# [PROBLEM TO WORK ON]
A bare number is the expected answer: the count of lines in the records that contain the word "wide".

(Saved data entries)
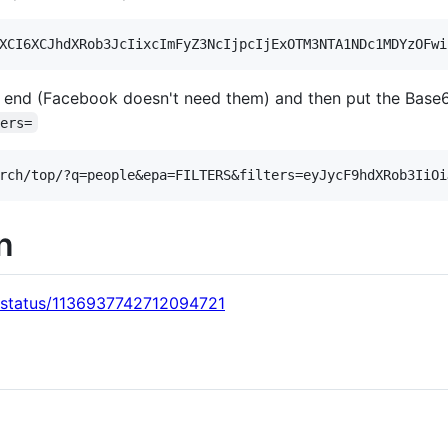
 end (Facebook doesn't need them) and then put the Base6
ters=
on
s/status/1136937742712094721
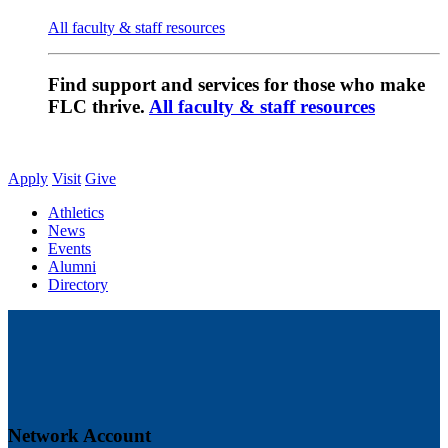
All faculty & staff resources
Find support and services for those who make
FLC thrive.
All faculty & staff resources
Apply
Visit
Give
Athletics
News
Events
Alumni
Directory
Network Account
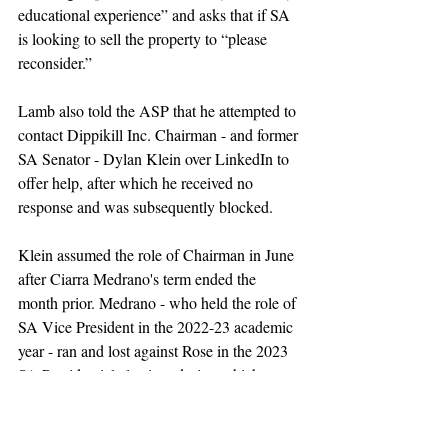
educational experience” and asks that if SA 
is looking to sell the property to “please 
reconsider.”
Lamb also told the ASP that he attempted to 
contact Dippikill Inc. Chairman - and former 
SA Senator - Dylan Klein over LinkedIn to 
offer help, after which he received no 
response and was subsequently blocked.
Klein assumed the role of Chairman in June 
after Ciarra Medrano's term ended the 
month prior. Medrano - who 
held the role of 
SA Vice President in the 2022-23 academic 
year -
 ran and lost against Rose in the 2023 
SA Presidential election, during which one 
of her 
campaign promises
 was to decrease 
the amount of money that SA was putting 
into Dippikill.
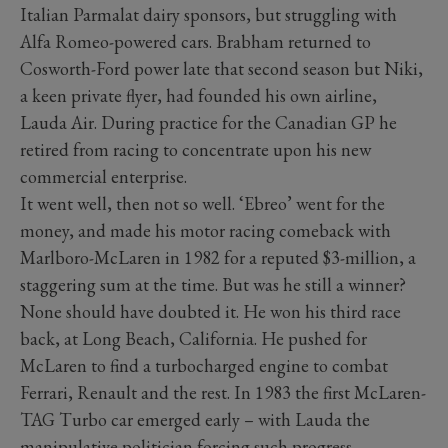
Italian Parmalat dairy sponsors, but struggling with
Alfa Romeo-powered cars. Brabham returned to
Cosworth-Ford power late that second season but Niki,
a keen private flyer, had founded his own airline,
Lauda Air. During practice for the Canadian GP he
retired from racing to concentrate upon his new
commercial enterprise.
It went well, then not so well. ‘Ebreo’ went for the
money, and made his motor racing comeback with
Marlboro-McLaren in 1982 for a reputed $3-million, a
staggering sum at the time. But was he still a winner?
None should have doubted it. He won his third race
back, at Long Beach, California. He pushed for
McLaren to find a turbocharged engine to combat
Ferrari, Renault and the rest. In 1983 the first McLaren-
TAG Turbo car emerged early – with Lauda the
manipulative politician forcing such progress.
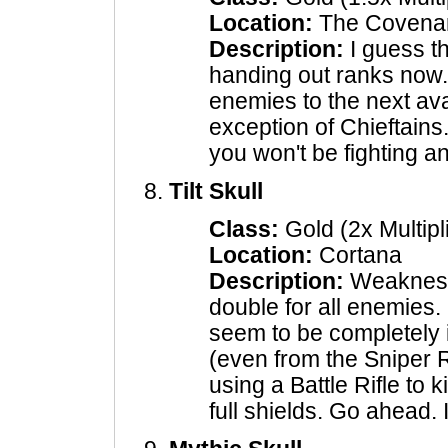
Location:
The Covena
Description:
I guess th
handing out ranks now.
enemies to the next ava
exception of Chieftains
you won't be fighting 
Tilt Skull
Class:
Gold (2x Multipl
Location:
Cortana
Description:
Weakness
double for all enemies.
seem to be completely 
(even from the Sniper R
using a Battle Rifle to k
full shields. Go ahead. 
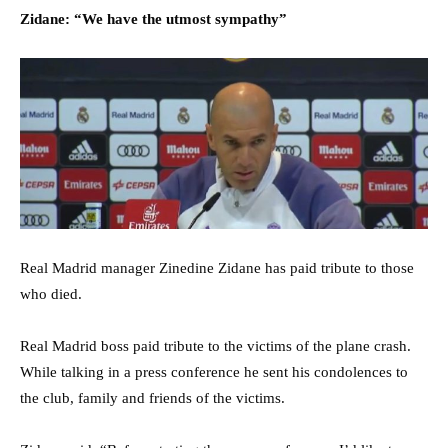
Zidane: “We have the utmost sympathy”
Real Madrid manager Zinedine Zidane has paid tribute to those
who died.
Real Madrid boss paid tribute to the victims of the plane crash.
While talking in a press conference he sent his condolences to
the club, family and friends of the victims.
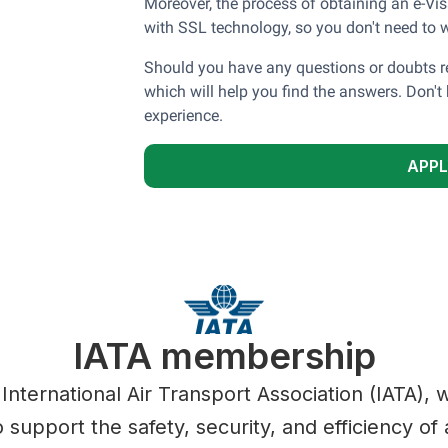
Moreover, the process of obtaining an e-Vis
with SSL technology, so you don't need to w
Should you have any questions or doubts re
which will help you find the answers. Don't 
experience.
APPL
IATA membership
 International Air Transport Association (IATA),
 support the safety, security, and efficiency of a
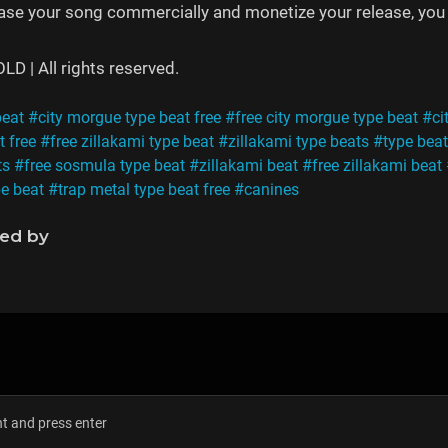
ease your song commercially and monetize your release, you 
 | All rights reserved.
beat
#city morgue type beat free
#free city morgue type beat
#ci
t free
#free zillakami type beat
#zillakami type beats
#type beat
ts
#free sosmula type beat
#zillakami beat
#free zillakami beat
pe beat
#trap metal type beat free
#canines
ned by
s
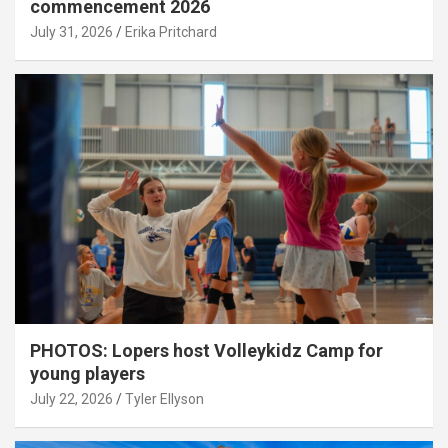
commencement 2026
July 31, 2026
Erika Pritchard
PHOTOS: Lopers host Volleykidz Camp for
young players
July 22, 2026
Tyler Ellyson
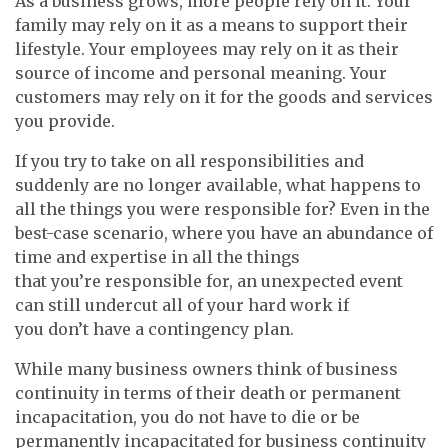
As a business grows, more people rely on it. Your
family may rely on it as a means to support their
lifestyle. Your employees may rely on it as their
source of income and personal meaning. Your
customers may rely on it for the goods and services
you provide.
If you try to take on all responsibilities and
suddenly are no longer available, what happens to
all the things you were responsible for? Even in the
best-case scenario, where you have an abundance of
time and expertise in all the things
that you’re responsible for, an unexpected event
can still undercut all of your hard work if
you don’t have a contingency plan.
While many business owners think of business
continuity in terms of their death or permanent
incapacitation, you do not have to die or be
permanently incapacitated for business continuity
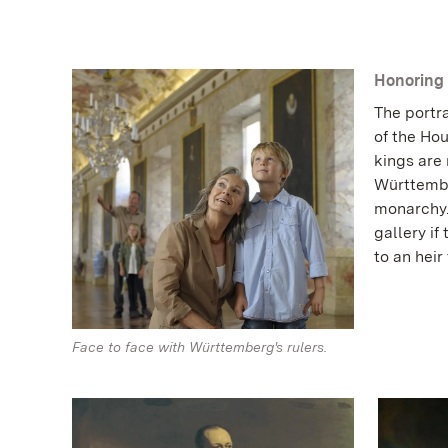
Honoring 
The portra
of the Ho
kings are
Württember
monarchy. 
gallery if
to an heir
Face to face with Württemberg's rulers.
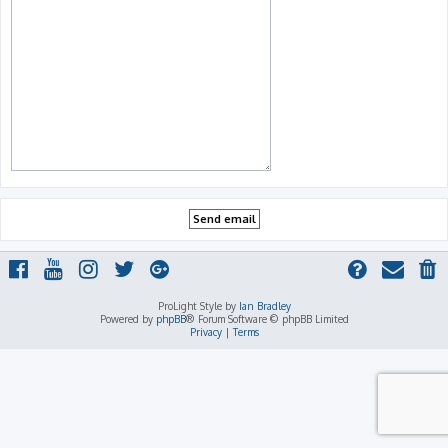
ProLight Style by
Ian Bradley
Powered by
phpBB
® Forum Software © phpBB Limited
Privacy
|
Terms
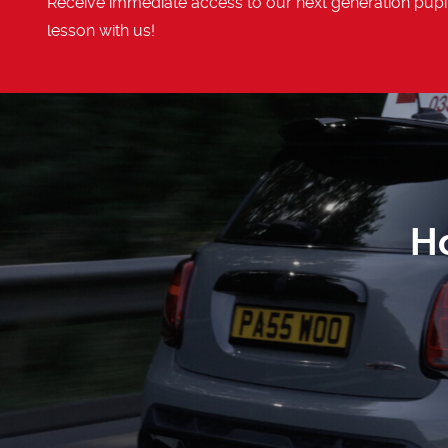
Receive immediate access to our next generation pupil
lesson with us!
H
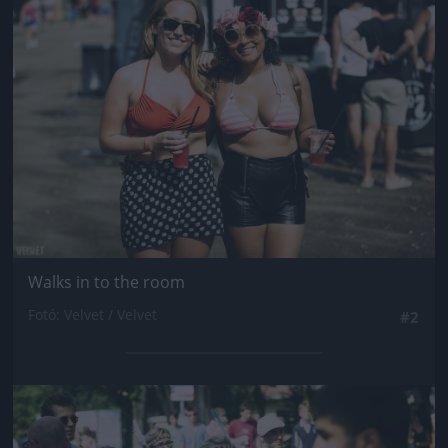
Jön még kép!
Walks in to the room
Fotó: Velvet / Velvet
#2
Jön még kép!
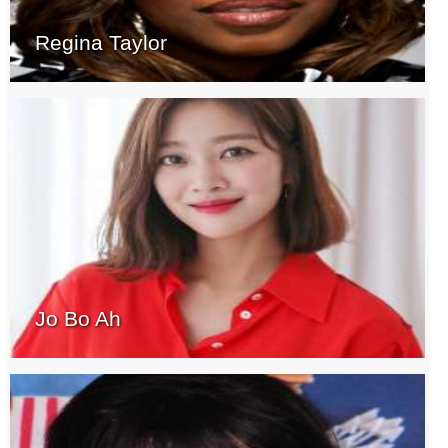
Regina Taylor
Jo Bo Ah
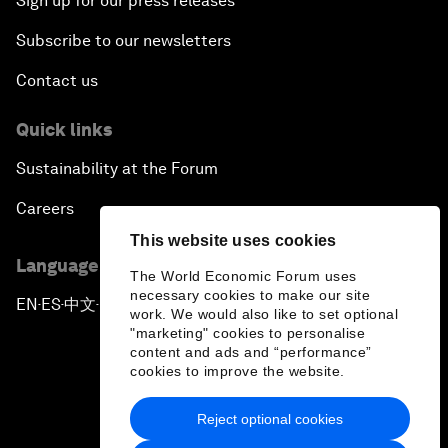
Sign up for our press releases
Subscribe to our newsletters
Contact us
Quick links
Sustainability at the Forum
Careers
This website uses cookies
Language editions
The World Economic Forum uses
necessary cookies to make our site
EN
ES
中文
日本語
▪
▪
▪
work. We would also like to set optional
"marketing" cookies to personalise
content and ads and “performance”
cookies to improve the website.
Reject optional cookies
Privacy Policy & Terms of Service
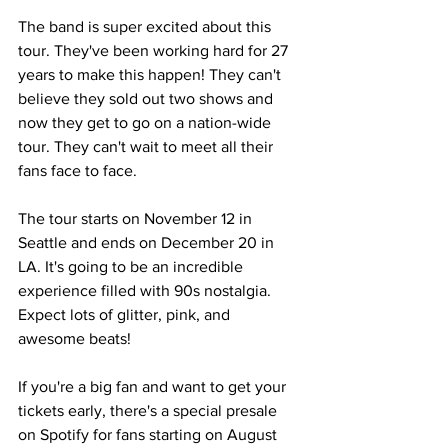
The band is super excited about this 
tour. They've been working hard for 27 
years to make this happen! They can't 
believe they sold out two shows and 
now they get to go on a nation-wide 
tour. They can't wait to meet all their 
fans face to face.
The tour starts on November 12 in 
Seattle and ends on December 20 in 
LA. It's going to be an incredible 
experience filled with 90s nostalgia. 
Expect lots of glitter, pink, and 
awesome beats!
If you're a big fan and want to get your 
tickets early, there's a special presale 
on Spotify for fans starting on August 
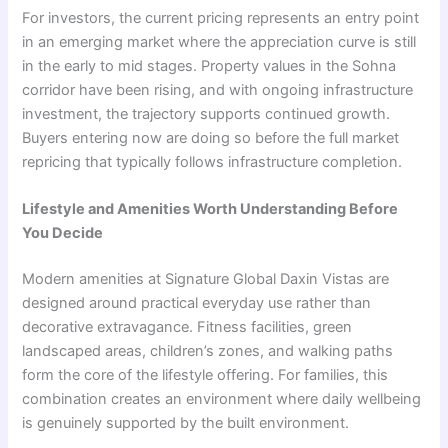
For investors, the current pricing represents an entry point
in an emerging market where the appreciation curve is still
in the early to mid stages. Property values in the Sohna
corridor have been rising, and with ongoing infrastructure
investment, the trajectory supports continued growth.
Buyers entering now are doing so before the full market
repricing that typically follows infrastructure completion.
Lifestyle and Amenities Worth Understanding Before
You Decide
Modern amenities at Signature Global Daxin Vistas are
designed around practical everyday use rather than
decorative extravagance. Fitness facilities, green
landscaped areas, children’s zones, and walking paths
form the core of the lifestyle offering. For families, this
combination creates an environment where daily wellbeing
is genuinely supported by the built environment.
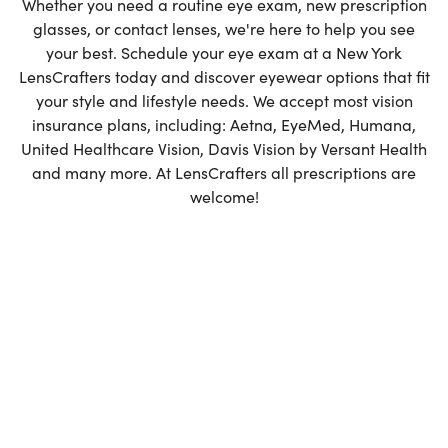
Whether you need a routine eye exam, new prescription
glasses, or contact lenses, we're here to help you see
Favorites
your best. Schedule your eye exam at a New York
LensCrafters today and discover eyewear options that fit
Find a Store
your style and lifestyle needs. We accept most vision
insurance plans, including: Aetna, EyeMed, Humana,
United Healthcare Vision, Davis Vision by Versant Health
and many more. At LensCrafters all prescriptions are
welcome!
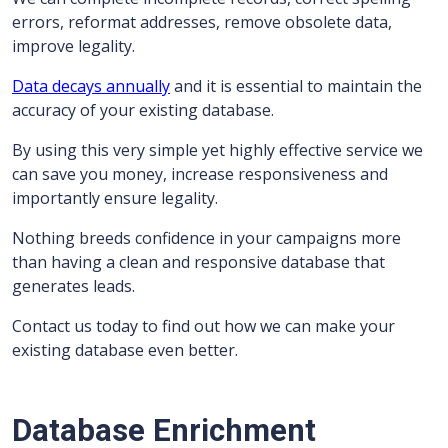
errors, reformat addresses, remove obsolete data,
improve legality.
Data decays annually
and it is essential to maintain the
accuracy of your existing database.
By using this very simple yet highly effective service we
can save you money, increase responsiveness and
importantly ensure legality.
Nothing breeds confidence in your campaigns more
than having a clean and responsive database that
generates leads.
Contact us today to find out how we can make your
existing database even better.
Database Enrichment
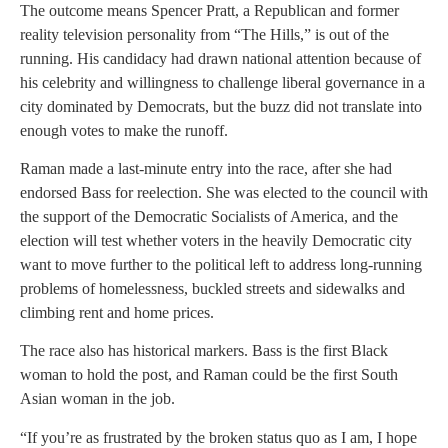
The outcome means Spencer Pratt, a Republican and former
reality television personality from “The Hills,” is out of the
running. His candidacy had drawn national attention because of
his celebrity and willingness to challenge liberal governance in a
city dominated by Democrats, but the buzz did not translate into
enough votes to make the runoff.
Raman made a last-minute entry into the race, after she had
endorsed Bass for reelection. She was elected to the council with
the support of the Democratic Socialists of America, and the
election will test whether voters in the heavily Democratic city
want to move further to the political left to address long-running
problems of homelessness, buckled streets and sidewalks and
climbing rent and home prices.
The race also has historical markers. Bass is the first Black
woman to hold the post, and Raman could be the first South
Asian woman in the job.
“If you’re as frustrated by the broken status quo as I am, I hope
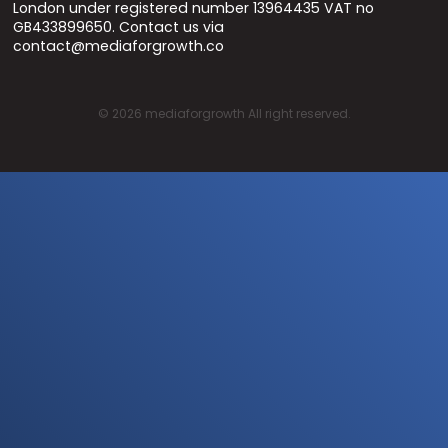
London under registered number 13964435 VAT no
GB433899650. Contact us via
contact@mediaforgrowth.co
©
2026
mediaforgrowth All right reserved.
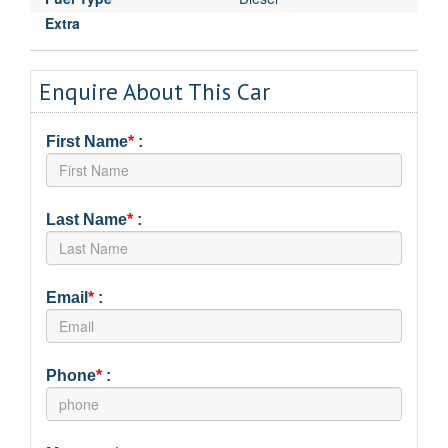
Extra
Enquire About This Car
First Name
*
:
Last Name
*
:
Email
*
:
Phone
*
:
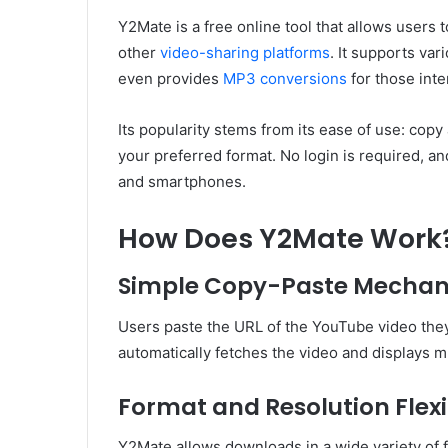
Y2Mate is a free online tool that allows user
other
video-sharing platforms
. It supports va
even provides
MP3 conversions
for those inte
Its popularity stems from its ease of use: copy
your preferred format. No login is required, a
and smartphones.
How Does Y2Mate Work
Simple Copy-Paste Mecha
Users paste the URL of the YouTube video they 
automatically fetches the video and displays m
Format and Resolution Flexib
Y2Mate allows downloads in a wide variety of 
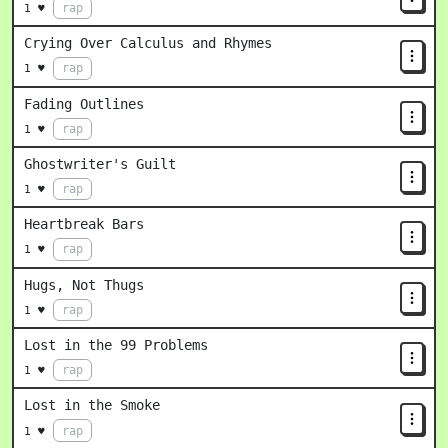
rap
1 ♥
Crying Over Calculus and Rhymes
rap
1 ♥
Fading Outlines
rap
1 ♥
Ghostwriter's Guilt
rap
1 ♥
Heartbreak Bars
rap
1 ♥
Hugs, Not Thugs
rap
1 ♥
Lost in the 99 Problems
rap
1 ♥
Lost in the Smoke
rap
1 ♥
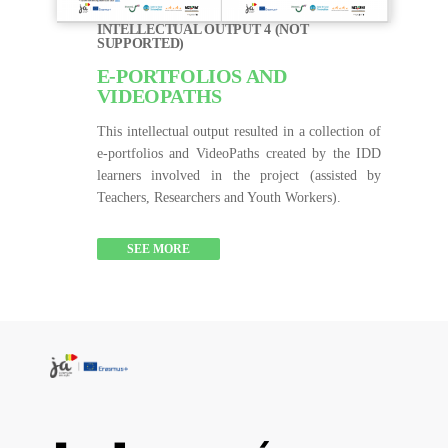
INTELLECTUAL OUTPUT 4 (NOT
SUPPORTED)
E-PORTFOLIOS AND
VIDEOPATHS
This intellectual output resulted in a collection of
e-portfolios and VideoPaths created by the IDD
learners involved in the project (assisted by
Teachers, Researchers and Youth Workers).
SEE MORE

# [ANSWER SECTION]
2